Provided text
══════════
How To Host a Socially Distant Barbecue in Your Own Backyard


We’re all itching to get outside and be social this summer, but it has to be done the smart way. Here’s how to entertain safely this season.

While the novel coronavirus may have people canceling big graduation bashes, birthday parties, or other large get-togethers this season, as many states start to reopen and allow small gatherings of up to 10 people, homeowners are more than ready to break out the grill and have a little fun.

While meeting with anyone outside your home’s inhabitants could raise your exposure levels to COVID-19, meeting outdoors has lower risks than convening inside, due to increased air circulation.

“As long as you’ve been quarantined and are meeting with others who’ve followed similar practices, it makes the situation low-risk for transmission of the virus,” says Andrew Janowski, M.D., an instructor in pediatric infectious diseases at Washington University School of Medicine.

Furthermore, there are many things you can do during your gathering to keep it as safe as possible. So if you’re determined to do some true face time with your friends or family, here’s how to host a socially distant backyard barbecue or gathering that can help keep everyone as safe as possible this summer.


Spread wide—even outside


Photo by Innovative Construction Inc.


Don’t sit on top of one another—instead, double up on furniture, with a picnic table and a folding table so each family has its own personal space.

“Talking induces significant production of saliva droplets from the mouth, but being outdoors helps reduce the chances that the virus could spread more so than in a confined space,” says Janowski.

“Arrange seating that forces social distancing, so a table that usually fits six people should be set up for four,” says Andrea Correale of Elegant Affairs Catering. This way, your guests will see you’re being responsible and sensitive to the situation and they’ll feel more relaxed, she adds.

Make it BYO


Communal bowls of macaroni salad

Photo by Design Really Matters


Communal bowls of macaroni salad should give you pause, so let your guests know it’s BYO food.

“Using any shared utensils and dishes comes with the risk of spreading the virus as does congregating near the food, so remember to maintain social distancing even when you’re hungry,” says Janowski.

With the BYO option, families can sit apart with their own snacks and watermelon and you won’t have to worry about the virus on bowls and platters.

“You absolutely should not share any side dishes—it’s just not worth the risk,” says Janet Morgan, M.D., an internal medicine specialist at Cleveland Clinic.


Highlight hand washing

Upon arrival, direct guests to an easily accessible spot to wash up like the kitchen sink.

“It’s better than a bathroom since there’s no contact with door handles,” says Bill Taradash, owner and head chef at The Party Box Caterers.

Or offer those little wet wipes you get with a lobster dinner or other hand-sanitizing cloths.

“Try to keep it light and funny, with a cute sign by the sink so people don’t feel like they’re eating in a hospital,” he says.
══════════
Information shown
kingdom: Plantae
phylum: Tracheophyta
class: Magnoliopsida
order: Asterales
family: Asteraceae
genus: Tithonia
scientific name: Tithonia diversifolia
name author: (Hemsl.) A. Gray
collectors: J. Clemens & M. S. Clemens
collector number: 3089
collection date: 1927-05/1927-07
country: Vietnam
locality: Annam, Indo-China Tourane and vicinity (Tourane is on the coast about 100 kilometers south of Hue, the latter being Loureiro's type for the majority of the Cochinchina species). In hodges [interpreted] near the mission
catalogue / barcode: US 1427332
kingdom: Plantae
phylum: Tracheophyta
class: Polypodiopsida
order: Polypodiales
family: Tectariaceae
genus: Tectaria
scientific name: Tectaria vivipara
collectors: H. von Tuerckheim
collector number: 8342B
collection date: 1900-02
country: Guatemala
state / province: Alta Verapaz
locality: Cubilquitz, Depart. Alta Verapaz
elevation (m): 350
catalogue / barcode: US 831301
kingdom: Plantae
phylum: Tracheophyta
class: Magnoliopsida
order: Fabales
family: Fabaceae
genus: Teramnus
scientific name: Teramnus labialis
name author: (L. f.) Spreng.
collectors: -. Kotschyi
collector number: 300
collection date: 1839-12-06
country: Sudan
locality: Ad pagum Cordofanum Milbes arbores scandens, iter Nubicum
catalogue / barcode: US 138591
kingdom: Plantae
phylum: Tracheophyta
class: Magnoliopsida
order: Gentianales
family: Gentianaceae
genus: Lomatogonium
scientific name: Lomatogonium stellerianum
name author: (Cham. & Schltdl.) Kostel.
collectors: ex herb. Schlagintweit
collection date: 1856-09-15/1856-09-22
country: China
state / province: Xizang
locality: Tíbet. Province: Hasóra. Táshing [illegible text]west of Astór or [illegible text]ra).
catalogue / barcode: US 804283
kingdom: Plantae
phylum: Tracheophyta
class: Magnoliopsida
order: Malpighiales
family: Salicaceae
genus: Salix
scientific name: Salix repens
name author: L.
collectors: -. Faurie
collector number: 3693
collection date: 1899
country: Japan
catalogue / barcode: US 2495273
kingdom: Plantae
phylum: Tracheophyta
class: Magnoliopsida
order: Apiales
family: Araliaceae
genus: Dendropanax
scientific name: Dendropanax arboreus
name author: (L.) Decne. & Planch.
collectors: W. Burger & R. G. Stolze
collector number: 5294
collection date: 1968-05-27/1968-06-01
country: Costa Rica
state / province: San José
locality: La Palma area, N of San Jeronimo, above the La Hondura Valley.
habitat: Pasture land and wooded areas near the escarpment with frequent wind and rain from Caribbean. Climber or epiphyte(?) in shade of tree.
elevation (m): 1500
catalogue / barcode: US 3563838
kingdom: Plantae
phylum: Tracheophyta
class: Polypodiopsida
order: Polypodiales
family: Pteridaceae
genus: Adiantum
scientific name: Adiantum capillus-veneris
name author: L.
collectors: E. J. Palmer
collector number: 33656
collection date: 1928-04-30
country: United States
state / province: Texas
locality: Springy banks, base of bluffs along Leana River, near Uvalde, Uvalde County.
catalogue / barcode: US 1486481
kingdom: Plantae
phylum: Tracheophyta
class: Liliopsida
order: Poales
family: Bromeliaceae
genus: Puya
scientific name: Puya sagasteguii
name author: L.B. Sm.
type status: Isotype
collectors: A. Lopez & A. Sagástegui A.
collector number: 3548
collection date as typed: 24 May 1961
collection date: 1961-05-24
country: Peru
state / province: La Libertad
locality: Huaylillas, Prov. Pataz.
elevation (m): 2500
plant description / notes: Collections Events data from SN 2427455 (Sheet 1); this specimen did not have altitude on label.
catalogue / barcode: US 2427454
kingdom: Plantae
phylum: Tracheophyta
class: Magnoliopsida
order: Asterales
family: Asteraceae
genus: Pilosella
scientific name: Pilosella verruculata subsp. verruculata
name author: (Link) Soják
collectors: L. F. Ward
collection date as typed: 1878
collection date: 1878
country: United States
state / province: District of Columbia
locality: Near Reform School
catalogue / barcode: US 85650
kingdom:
══════════
What you will do
(a) Print the part of the barbecue article between "Furthermore, there are" and "Innovative Construction Inc.", inclusive.
(b) In the barbecue article, why does Bill Taradash say the kitchen sink is better than a bathroom for guests to wash up?
(c) Go on with the barbecue article from the point where it stops.

Answer list
(a)
Furthermore, there are many things you can do during your gathering to keep it as safe as possible. So if you’re determined to do some true face time with your friends or family, here’s how to host a socially distant backyard barbecue or gathering that can help keep everyone as safe as possible this summer.


Spread wide—even outside


Photo by Innovative Construction Inc.

(b) There's no contact with door handles.

(c)
Designate a guest bath


Designate a guest bath

Photo by Roomscapes Cabinetry and Design Center


Rather than have every bathroom in the house be available to your guests, announce that one is open for use and direct people there (or hang a sign on the door so it’s clear). This way, you have to disinfect only a small area after people have departed.

Serve everything grilled


If you’d rather not deal with the BYO option, you might consider making the whole menu a grilled affair. Heat renders the virus inactive, says Janowski.

Ideas to try: kielbasa, brats, burgers, and veggies of every kind (e.g., eggplant slices, peppers, onions, and planks of summer squash and zucchini).

“Designate one person as the grill server, and have him or her wear a mask and gloves to handle the serving spoon and fork, and then he should remove the gloves after serving,” says Taradash.

For additional safety, serve the food straight off the grill so it doesn’t have a chance to pick up any germs on a serving plate being passed back and forth.


Skip dips—and use disposables

Now is not the time for one big bowl of guacamole or salsa.

“If you want to serve chips and dip, make individual cups or plates to pass out,” says Taradash.

Correale likes tiny Lucite vessels, votive holders, or paper cones for holding crudités, cheese and crackers, and even shrimp cocktail.

And individual bottles of lemonade, iced tea, and beer are better than a keg, large urn, or pitcher that everyone has to handle.

“Disposable plates and utensils are safer, too, and if you can offer eco ware like paper and bamboo over plastic, then all the better,” adds Taradash.

Choose games carefully



Photo by Linden L.A.N.D. Group


Badminton is a yes; football or any contact sport, no. Pick activities that allow for some distance among players, like a game of whiffle ball or throwing a Frisbee back and forth.

And if you have a swimming pool, go ahead and dive in. Water itself isn’t a conduit of COVID-19, but the CDC does recommend providing enough kickboards and pool noodles to cut down on the need to share them, and potentially spread germs.